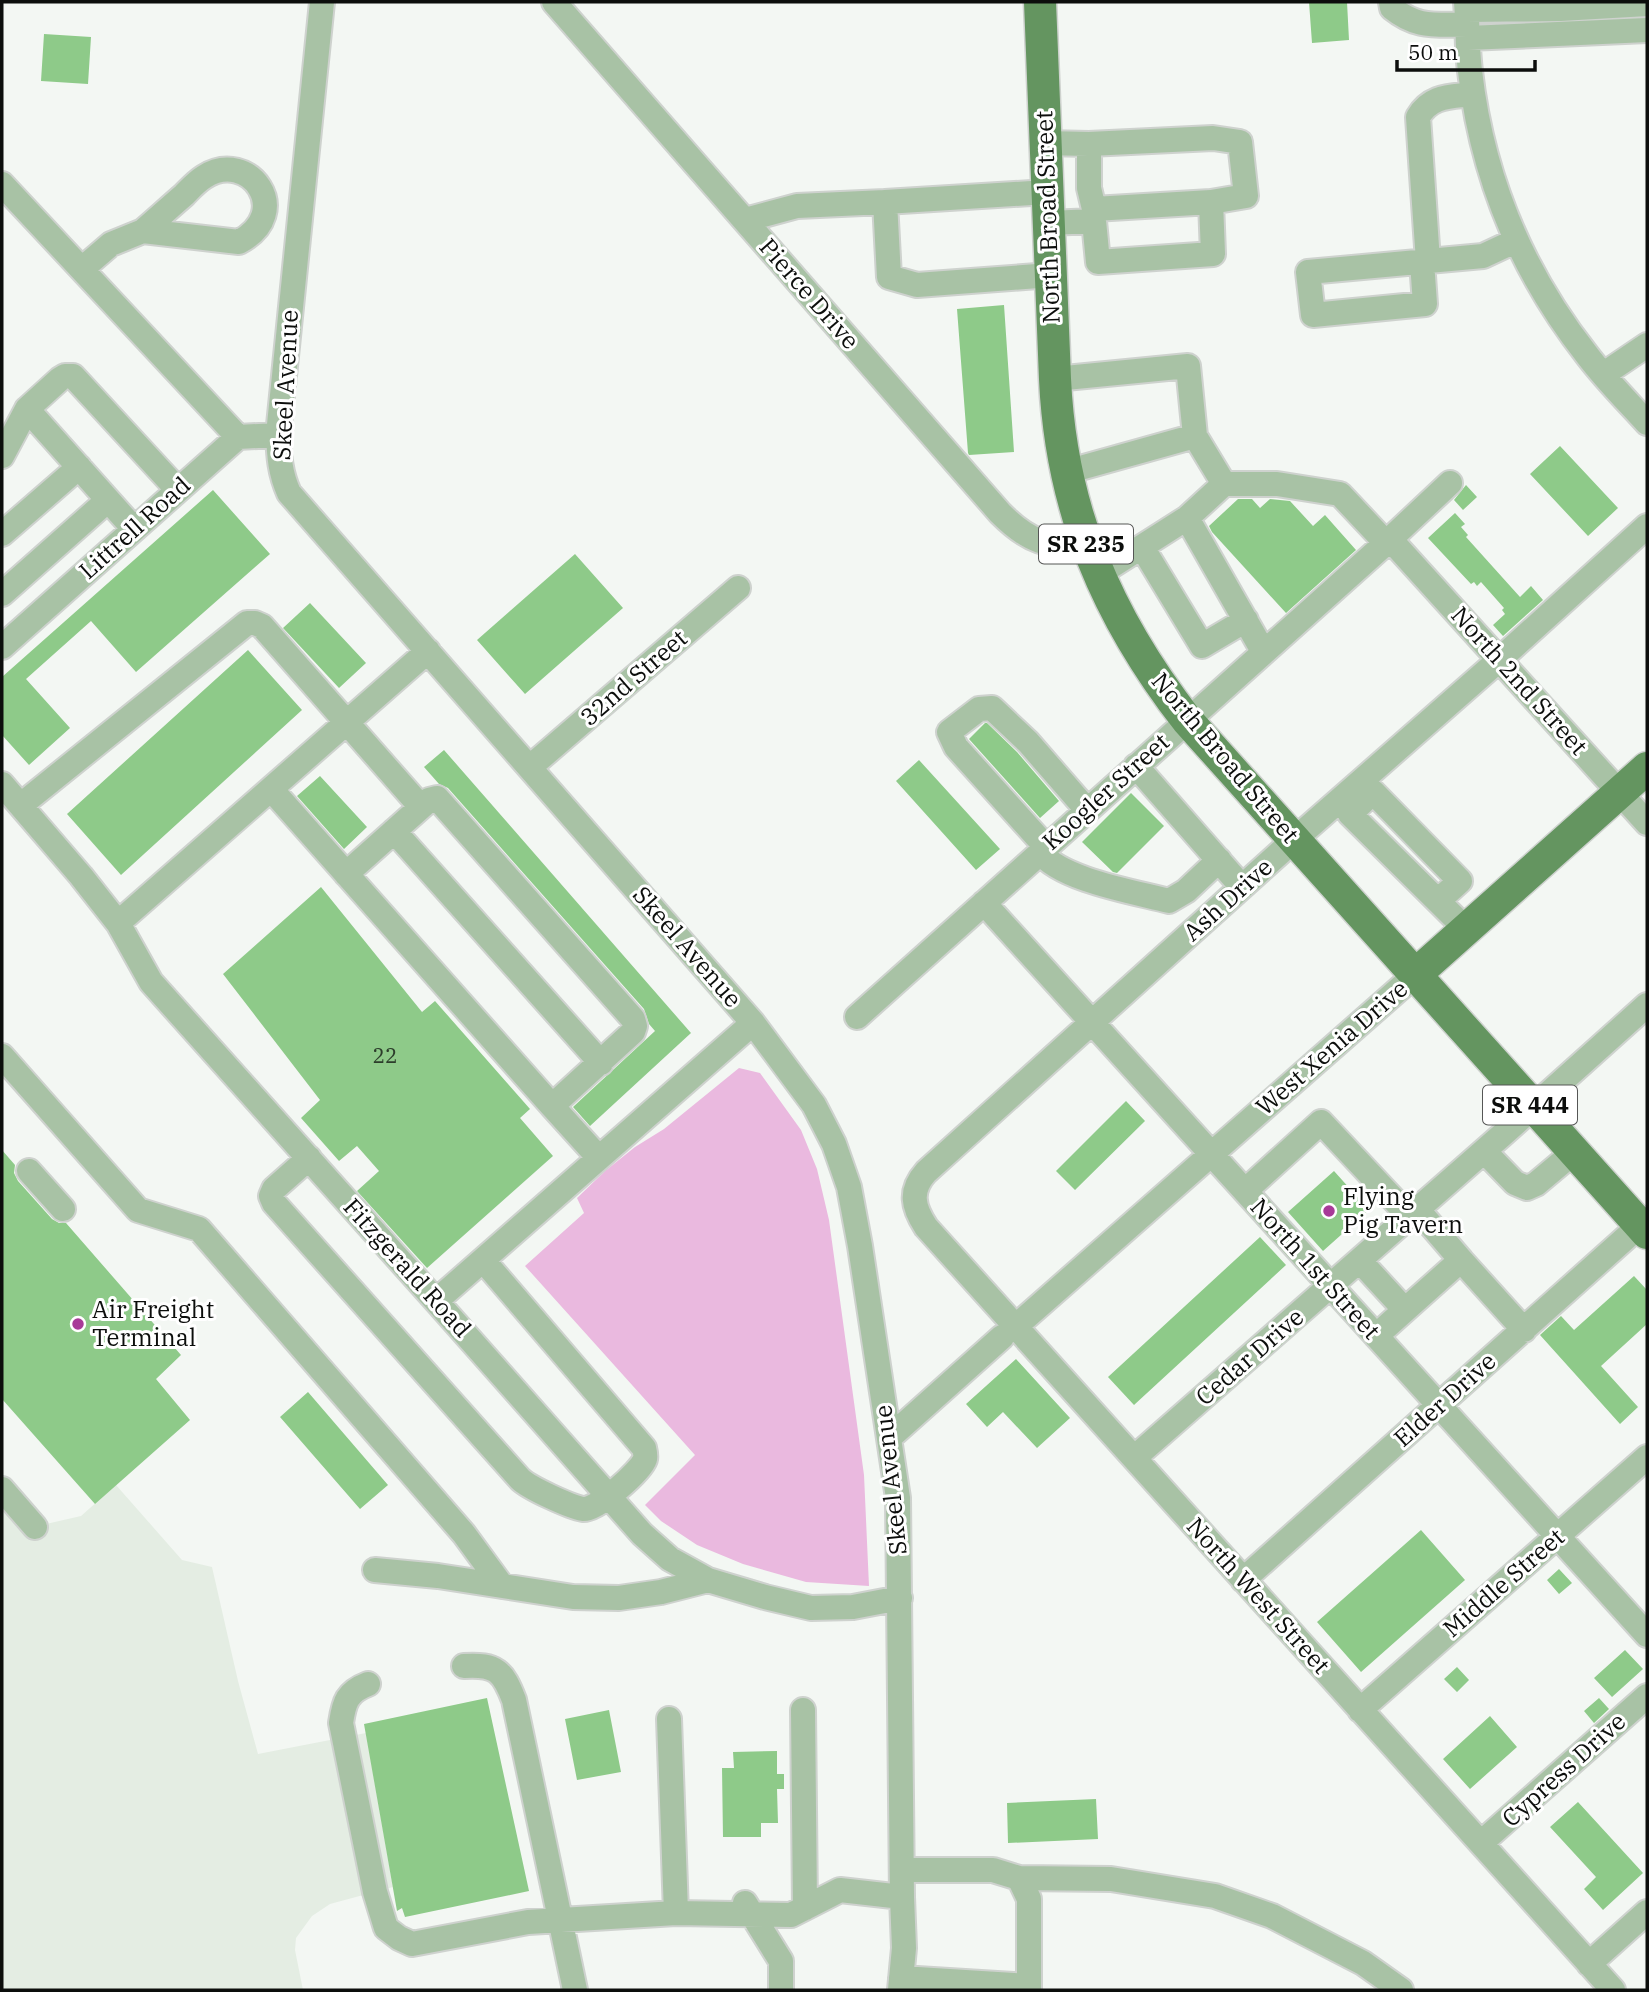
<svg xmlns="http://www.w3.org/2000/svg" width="1649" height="1992" font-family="'IBM Plex Serif',serif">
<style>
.built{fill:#e4ede3}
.green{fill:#eab9df}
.building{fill:#8eca89}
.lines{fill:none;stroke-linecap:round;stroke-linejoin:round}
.minor-casing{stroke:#ced2ce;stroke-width:28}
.major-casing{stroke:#ced2ce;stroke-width:35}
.minor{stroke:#a8c2a5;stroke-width:24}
.major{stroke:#649560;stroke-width:32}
.poi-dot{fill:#a83a98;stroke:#fff;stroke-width:2.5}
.labels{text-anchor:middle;stroke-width:6;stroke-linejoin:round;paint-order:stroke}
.number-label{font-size:21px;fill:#2c3d2b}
.shield{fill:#fff;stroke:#555655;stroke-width:2}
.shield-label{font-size:23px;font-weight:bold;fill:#0c0e0c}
.street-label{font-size:24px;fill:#0c0e0c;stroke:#fff}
.poi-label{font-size:24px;fill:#0c0e0c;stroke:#fff;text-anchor:start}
</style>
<rect width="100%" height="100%" fill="#f3f7f3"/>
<!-- built -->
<path class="built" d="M116,1485L182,1560L212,1567L238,1681L258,1754L366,1733L393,1887L330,1904L312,1916L296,1938L295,1950L303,1990H2V1510L20,1530L81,1516Z"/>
<!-- green -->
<path class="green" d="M739,1068L760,1073L801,1130L817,1169L829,1220L864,1475L869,1586L806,1582L743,1564L697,1545L661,1521L645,1505L695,1455L525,1266L584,1213L577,1198L605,1171L635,1147L664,1129Z"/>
<!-- building -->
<path class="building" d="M1309,2H1347L1349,40L1312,43Z
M44,34L91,37L88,84L41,81Z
M1004,305L1014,452L969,455L968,453L957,309Z
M1560,446L1618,508L1588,536L1530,474Z
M1466,485L1477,497L1463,510L1454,500Z
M213,490L270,554L136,672L91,621L26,679L70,728L29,765L2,735V677Z
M1238,499H1252L1260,508L1270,499L1290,501L1313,526L1325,515L1356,550L1286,613L1212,532L1209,526Z
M1455,513L1465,524L1461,527L1468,535L1466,537L1520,597L1531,586L1543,600L1503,636L1493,625L1505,614L1502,610L1504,608L1481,582L1477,586L1474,582L1471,584L1428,538Z
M575,554L623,608L525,694L477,640Z
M310,603L366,663L339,688L283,628Z
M248,650L302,710L121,875L67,814Z
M985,723H987L1017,752L1059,801L1040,818L969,739Z
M444,750L691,1033L590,1126L573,1107L655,1031L649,1024L644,1009L448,788L439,784L424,767Z
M919,760L1000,849L976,870L896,781Z
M320,776L367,827L344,849L297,796Z
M1131,793L1164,826L1117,873L1113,872L1082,842Z
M321,887L422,1012L435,1001L530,1109L520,1118L553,1156L427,1268L357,1191L379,1171L357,1146L339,1161L301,1118L320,1100L223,974Z
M1126,1101L1145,1121L1075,1190L1056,1171Z
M2,1150L15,1165L14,1173L18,1181L52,1219L59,1223H66L181,1355L156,1379L190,1420L95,1504L2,1399Z
M1334,1171L1369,1210L1323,1251L1288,1212Z
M1260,1237L1286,1265L1134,1405L1108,1377Z
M1634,1276L1647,1290V1324L1601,1366L1638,1407L1620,1424L1540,1335L1561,1316L1574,1330Z
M1016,1359L1070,1418L1037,1448L1003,1412L987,1427L966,1404Z
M308,1392L388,1485L360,1509L280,1417Z
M1421,1530L1465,1580L1361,1672L1317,1622Z
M1559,1569L1572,1583L1559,1594L1547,1580Z
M1625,1650L1643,1669L1612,1697L1594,1678Z
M1457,1667L1469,1680L1457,1692L1444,1679Z
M487,1698L529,1891L405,1917L402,1908L397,1911L364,1724Z
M1599,1698L1609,1709L1594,1723L1584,1711Z
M609,1710L621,1772L577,1780L565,1719Z
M1490,1716L1517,1747L1470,1789L1443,1759Z
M777,1751V1774H784V1789H777L778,1823H761V1837H723L722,1768H734L733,1752Z
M1096,1799L1098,1839L1008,1843L1007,1803Z
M1578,1802L1643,1873L1603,1910L1584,1889L1596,1877L1550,1827Z"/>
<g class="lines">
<defs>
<path id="minor" d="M322,2L278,435C279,456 280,473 289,493L753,1023L814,1105L834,1144L849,1187L860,1246L898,1498L902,1897L904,1948L900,1990
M554,2L1000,513C1031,544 1045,545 1088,546
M1391,2L1392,8C1418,29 1436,24 1467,25
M1466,2C1468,25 1467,48 1470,71C1482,177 1521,271 1587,355C1605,379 1627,401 1647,423
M1467,10L1560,9L1647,4
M1468,38L1647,30
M1045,143L1089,144L1213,138L1240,142L1246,196L1211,202
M1089,144V188L1094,209
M2,184L238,437
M1047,192L885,202L889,277L917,285L1051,275
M745,220L797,206L885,202
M1049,223L1094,221V209L1211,202L1213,254L1098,262L1094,221
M1428,261L1418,117C1431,95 1450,97 1473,94
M1422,262L1425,304L1313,315L1308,272L1483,256L1515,241
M82,269L111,244L143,231L239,242C295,212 249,148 204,177C196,182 190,189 184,195C170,207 157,219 143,231
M1604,374L1647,345
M1055,379L1188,366L1195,436
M27,409L134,529
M2,456L27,409L60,379L65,376H73L178,490
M1066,472L1195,436L1224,484L1187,518
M1224,484H1277L1340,494L1386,543
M2,534L79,467
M1390,539L1647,823
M1142,547L1202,646L1246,620
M1099,574L1187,518L1263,651
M2,594L108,500
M2,647L238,437L278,435
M1136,766L1242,887
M530,767L738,588
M2,784L81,876L118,923L151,982L436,1301L642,1534L670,1559L708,1580L765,1597L811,1608L853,1607L900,1598
M271,789L552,1106L633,1032L635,1026L633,1019L437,798L429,800L346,874
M21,805L247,623H255L262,626L421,807
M394,831L601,1063
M1046,847L956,747L949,732L979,709L992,708L1028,742L1087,810
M1040,852C1061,880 1135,892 1169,901L1186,891L1219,860
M1438,901L1460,881L1373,792L1350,814L1466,929
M984,903L1647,1635
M118,923L428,651
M857,1017L1386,543L1450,483
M2,1056L138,1210L199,1229L464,1534L502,1586
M552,1106L599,1158
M1484,1151L1515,1183L1527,1188L1536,1184L1573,1153
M309,1158L274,1189L271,1196L274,1203L520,1479C529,1488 571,1507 583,1509C596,1511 641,1471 645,1459C646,1456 645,1452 644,1448L483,1260
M29,1171L63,1209
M1245,1191L1321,1122L1410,1217
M1418,1210L1461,1260
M1360,1261L1405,1310L1376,1336
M436,1301L753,1023
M1405,1310L1461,1260L1524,1330
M1015,1327L1415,975
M889,1438L1002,1337
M1134,1458L1501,1136L1647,1005
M2,1489L35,1527
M375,1570L438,1576L573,1597L619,1598L661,1592L708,1580
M1243,1580L1647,1219
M464,1666C496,1664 503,1671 514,1700L575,1990
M368,1684C347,1692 344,1702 341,1723L375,1892L386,1928L399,1938L412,1944L528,1922L676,1913L791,1915L840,1890L902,1897
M803,1710L805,1908
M1360,1710L1647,1457
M669,1719L676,1913
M1481,1843L1647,1696
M902,1870H993L1019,1878L1029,1899V1990
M1019,1878L1111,1879L1215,1896L1272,1916L1363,1963L1401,1990
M745,1903L781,1961V1990
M1589,1964L1647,1912
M901,1978L1029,1986
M1613,1990L926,1227C913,1207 909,1191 926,1172L1294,840L1499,660L1647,526"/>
<path id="major" d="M1040,2L1055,379C1061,510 1107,617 1187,720L1647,1233
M1415,975L1647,768"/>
</defs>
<!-- minor casing -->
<use href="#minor" class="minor-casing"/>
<!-- major casing -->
<use href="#major" class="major-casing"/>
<!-- minor -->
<use href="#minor" class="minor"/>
<!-- major -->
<use href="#major" class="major"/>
</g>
<!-- markers -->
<g class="poi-dot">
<circle cx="1329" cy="1211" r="7"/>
<circle cx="78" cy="1324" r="7"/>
</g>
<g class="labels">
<!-- number labels -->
<g class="number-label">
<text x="385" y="1063">22</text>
</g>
<!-- shield labels -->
<g class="shield">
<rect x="1039" y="524.5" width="94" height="39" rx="5"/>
<rect x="1483" y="1085.5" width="94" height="39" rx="5"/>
</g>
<g class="shield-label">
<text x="1086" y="552">SR 235</text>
<text x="1530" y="1113">SR 444</text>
</g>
<!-- street labels -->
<g class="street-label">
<text transform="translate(1048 217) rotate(-92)" y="8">North Broad Street</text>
<text transform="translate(809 294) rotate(49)" y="8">Pierce Drive</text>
<text transform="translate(286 385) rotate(-87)" y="8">Skeel Avenue</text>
<text transform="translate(135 528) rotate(-42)" y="8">Littrell Road</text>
<text transform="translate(634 678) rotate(-41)" y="8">32nd Street</text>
<text transform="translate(1519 681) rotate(48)" y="8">North 2nd Street</text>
<text transform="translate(1225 758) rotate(50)" y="8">North Broad Street</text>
<text transform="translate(1106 792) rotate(-42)" y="8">Koogler Street</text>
<text transform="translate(1228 900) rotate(-42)" y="8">Ash Drive</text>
<text transform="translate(687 947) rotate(49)" y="8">Skeel Avenue</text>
<text transform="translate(1332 1048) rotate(-41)" y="8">West Xenia Drive</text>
<text transform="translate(407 1268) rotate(48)" y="8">Fitzgerald Road</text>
<text transform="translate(1315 1269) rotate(48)" y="8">North 1st Street</text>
<text transform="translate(1250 1357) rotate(-41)" y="8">Cedar Drive</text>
<text transform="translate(1445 1400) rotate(-42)" y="8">Elder Drive</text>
<text transform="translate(891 1480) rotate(-96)" y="8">Skeel Avenue</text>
<text transform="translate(1504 1583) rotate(-41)" y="8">Middle Street</text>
<text transform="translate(1258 1596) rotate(48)" y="8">North West Street</text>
<text transform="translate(1564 1770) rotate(-42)" y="8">Cypress Drive</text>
</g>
<!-- poi labels -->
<g class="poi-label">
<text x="1343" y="1205">Flying<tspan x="1343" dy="28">Pig Tavern</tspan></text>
<text x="92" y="1318">Air Freight<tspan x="92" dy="28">Terminal</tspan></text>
</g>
</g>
<!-- border -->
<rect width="1649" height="1992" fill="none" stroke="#0c0e0c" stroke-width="7"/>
<!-- scale -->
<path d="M1397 60v10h138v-10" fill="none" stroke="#0c0e0c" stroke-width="3.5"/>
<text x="1408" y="60" font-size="21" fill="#0c0e0c" stroke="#ffffff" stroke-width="5" paint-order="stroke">50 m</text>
</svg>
++++++
Each line that holds the word "lines" should be extracted from the records.

● Answer for the task
.lines{fill:none;stroke-linecap:round;stroke-linejoin:round}
<g class="lines">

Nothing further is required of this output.